YOUR ASSIGNMENT
This exercise requires an exact copy of each line from the one containing "alors que la" down to the last line below.
- - - -
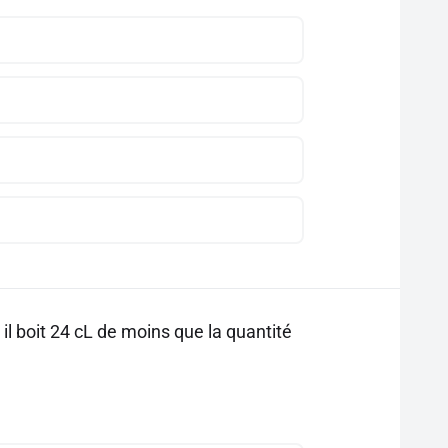
il boit 24 cL de moins que la quantité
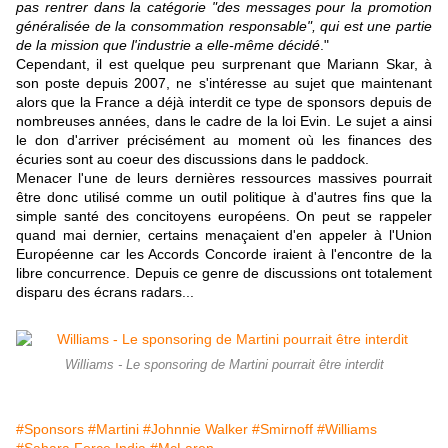
pas rentrer dans la catégorie "des messages pour la promotion
généralisée de la consommation responsable", qui est une partie
de la mission que l'industrie a elle-même décidé
."
Cependant, il est quelque peu surprenant que Mariann Skar, à
son poste depuis 2007, ne s'intéresse au sujet que maintenant
alors que la France a déjà interdit ce type de sponsors depuis de
nombreuses années, dans le cadre de la loi Evin. Le sujet a ainsi
le don d'arriver précisément au moment où les finances des
écuries sont au coeur des discussions dans le paddock.
Menacer l'une de leurs dernières ressources massives pourrait
être donc utilisé comme un outil politique à d'autres fins que la
simple santé des concitoyens européens. On peut se rappeler
quand mai dernier, certains menaçaient d'en appeler à l'Union
Européenne car les Accords Concorde iraient à l'encontre de la
libre concurrence. Depuis ce genre de discussions ont totalement
disparu des écrans radars...
Williams - Le sponsoring de Martini pourrait être interdit
#Sponsors
#Martini
#Johnnie Walker
#Smirnoff
#Williams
- - - -
RESPONSE TO THIS TASK
alors que la France a déjà interdit ce type de sponsors depuis de
nombreuses années, dans le cadre de la loi Evin. Le sujet a ainsi
le don d'arriver précisément au moment où les finances des
écuries sont au coeur des discussions dans le paddock.
Menacer l'une de leurs dernières ressources massives pourrait
être donc utilisé comme un outil politique à d'autres fins que la
simple santé des concitoyens européens. On peut se rappeler
quand mai dernier, certains menaçaient d'en appeler à l'Union
Européenne car les Accords Concorde iraient à l'encontre de la
libre concurrence. Depuis ce genre de discussions ont totalement
disparu des écrans radars...
Williams - Le sponsoring de Martini pourrait être interdit
#Sponsors
#Martini
#Johnnie Walker
#Smirnoff
#Williams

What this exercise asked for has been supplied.